*** RECORDS SHOWN Section Begins ***

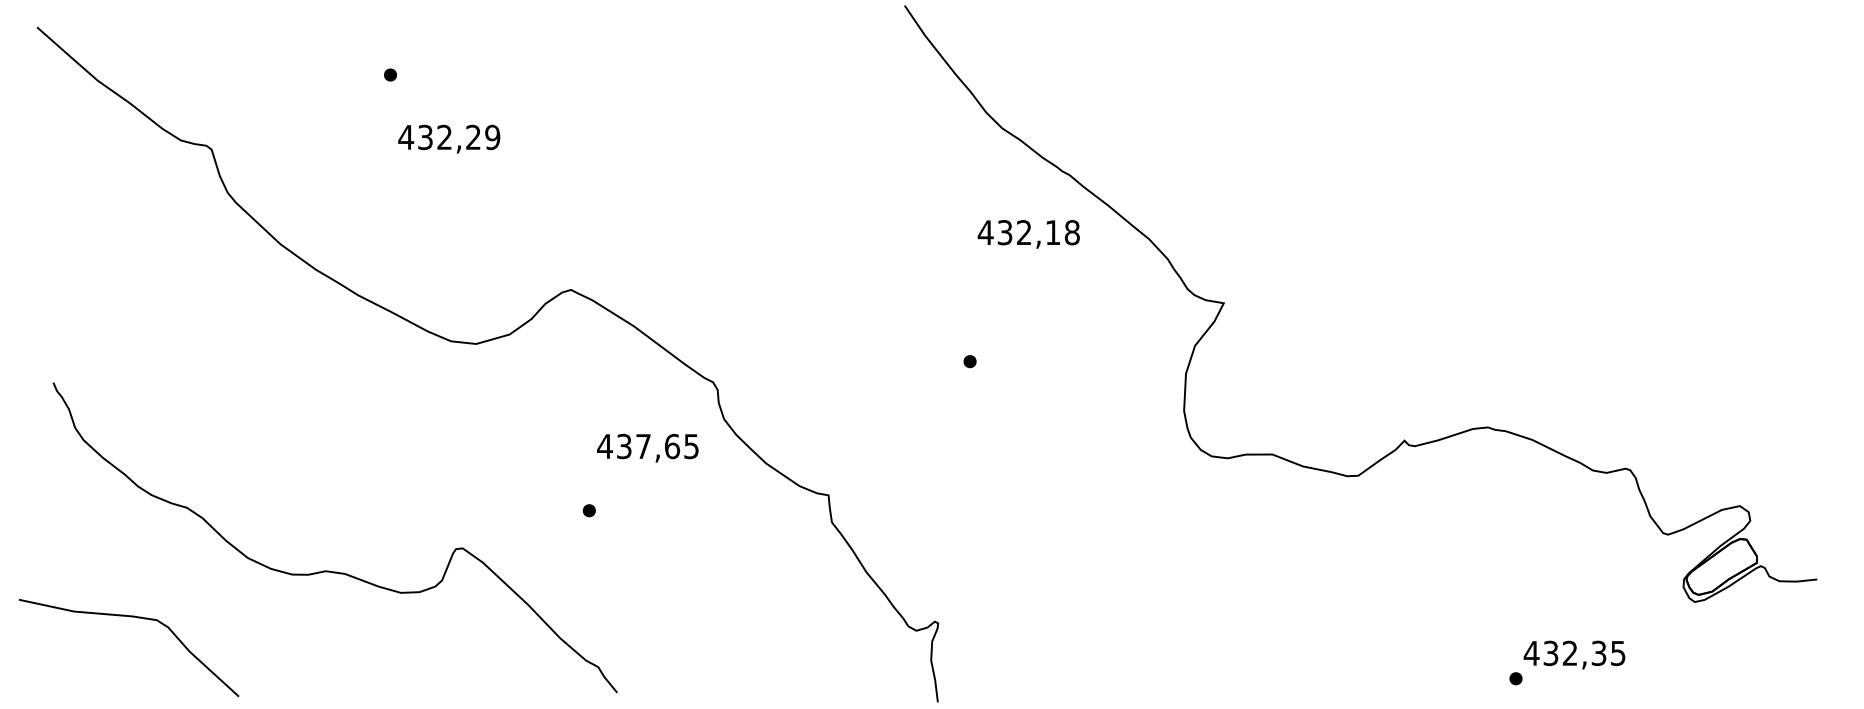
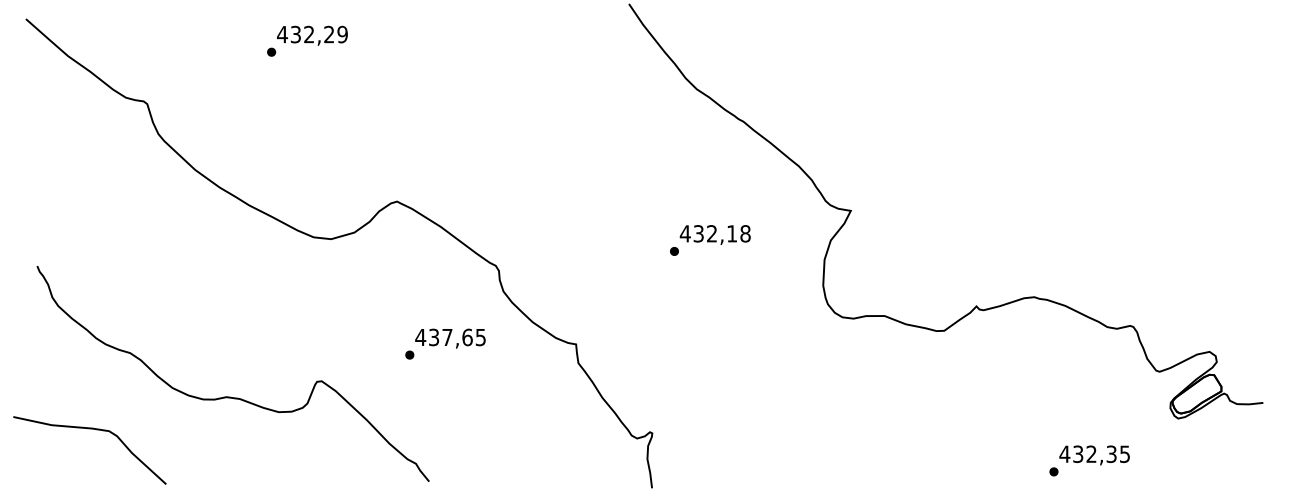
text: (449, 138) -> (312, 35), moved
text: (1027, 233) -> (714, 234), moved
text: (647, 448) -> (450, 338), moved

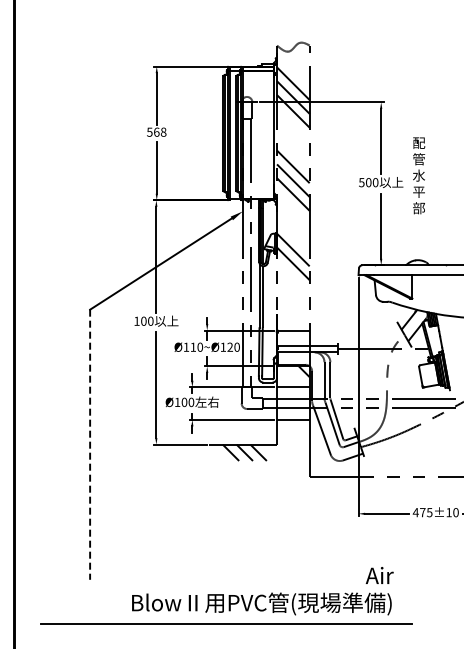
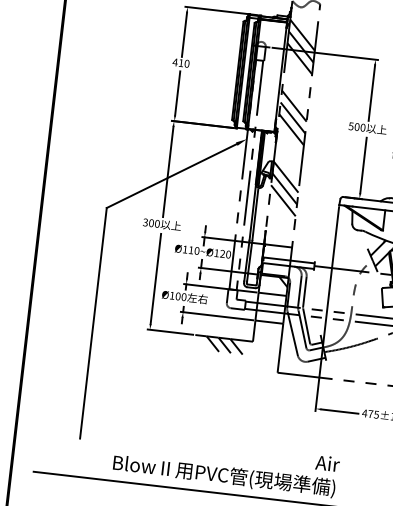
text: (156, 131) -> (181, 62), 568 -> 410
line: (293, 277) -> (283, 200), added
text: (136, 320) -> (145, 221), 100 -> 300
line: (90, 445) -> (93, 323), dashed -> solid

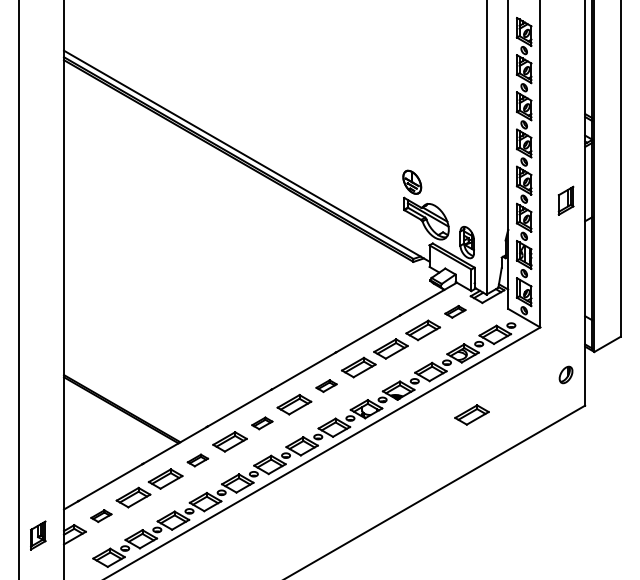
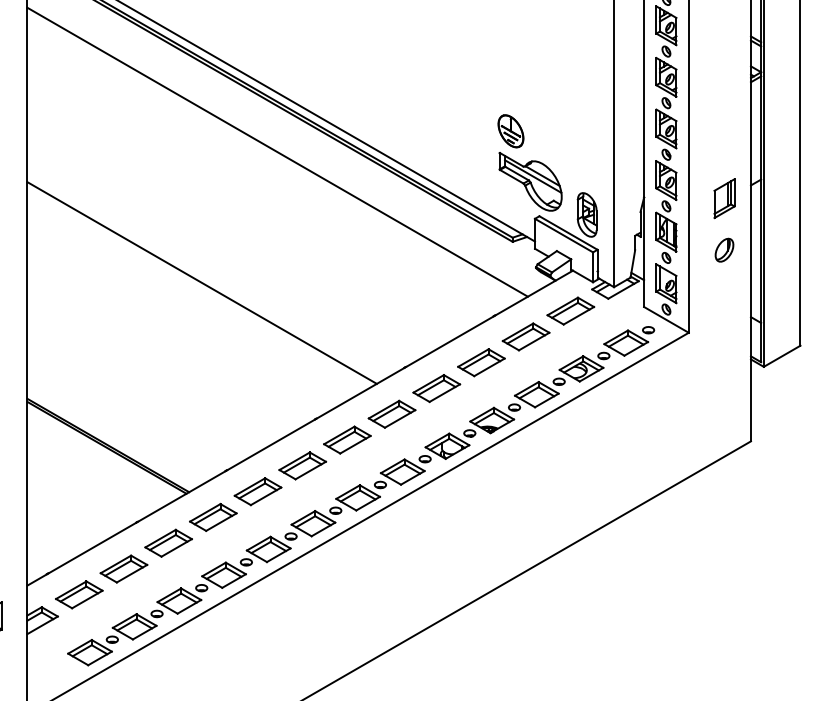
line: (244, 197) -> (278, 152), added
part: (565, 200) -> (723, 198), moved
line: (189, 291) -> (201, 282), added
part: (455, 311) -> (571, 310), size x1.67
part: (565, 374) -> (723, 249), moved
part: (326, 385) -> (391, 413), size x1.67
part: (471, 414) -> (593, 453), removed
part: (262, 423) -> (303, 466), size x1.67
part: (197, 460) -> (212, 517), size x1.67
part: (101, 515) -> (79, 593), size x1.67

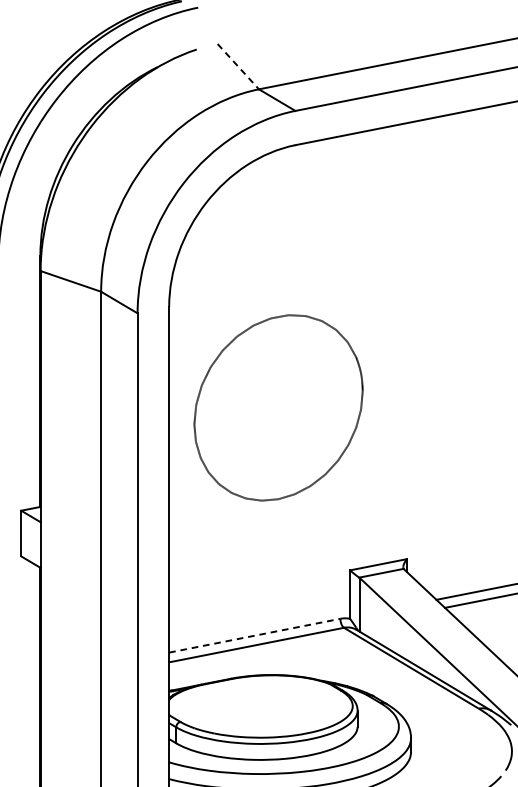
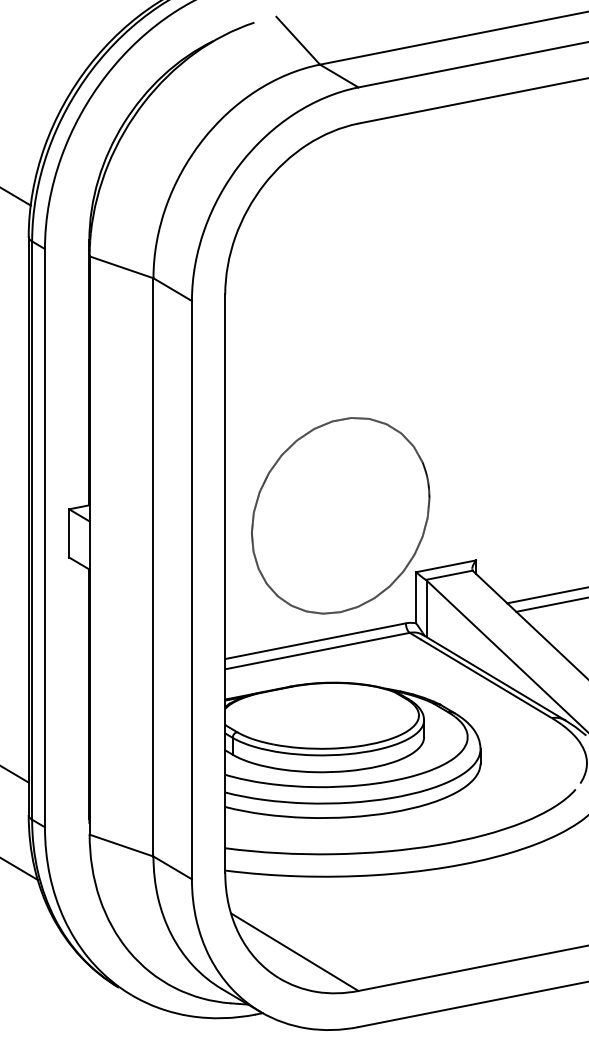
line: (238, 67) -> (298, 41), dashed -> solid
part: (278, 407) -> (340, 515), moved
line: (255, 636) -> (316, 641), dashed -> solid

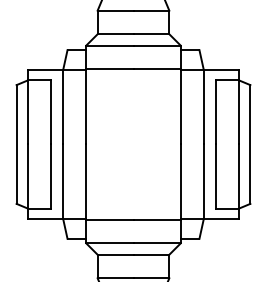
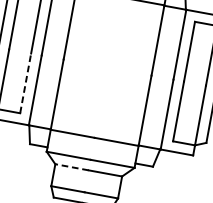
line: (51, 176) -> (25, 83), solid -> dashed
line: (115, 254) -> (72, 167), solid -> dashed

*** RECORDS SHOWN Section Ends ***

Output nothing except an exact copy of the records above, with the images left out.

#### ANSWER FOR THIS EXERCISE
text: (449, 138) -> (312, 35), moved
text: (1027, 233) -> (714, 234), moved
text: (647, 448) -> (450, 338), moved

text: (156, 131) -> (181, 62), 568 -> 410
line: (293, 277) -> (283, 200), added
text: (136, 320) -> (145, 221), 100 -> 300
line: (90, 445) -> (93, 323), dashed -> solid

line: (244, 197) -> (278, 152), added
part: (565, 200) -> (723, 198), moved
line: (189, 291) -> (201, 282), added
part: (455, 311) -> (571, 310), size x1.67
part: (565, 374) -> (723, 249), moved
part: (326, 385) -> (391, 413), size x1.67
part: (471, 414) -> (593, 453), removed
part: (262, 423) -> (303, 466), size x1.67
part: (197, 460) -> (212, 517), size x1.67
part: (101, 515) -> (79, 593), size x1.67

line: (238, 67) -> (298, 41), dashed -> solid
part: (278, 407) -> (340, 515), moved
line: (255, 636) -> (316, 641), dashed -> solid

line: (51, 176) -> (25, 83), solid -> dashed
line: (115, 254) -> (72, 167), solid -> dashed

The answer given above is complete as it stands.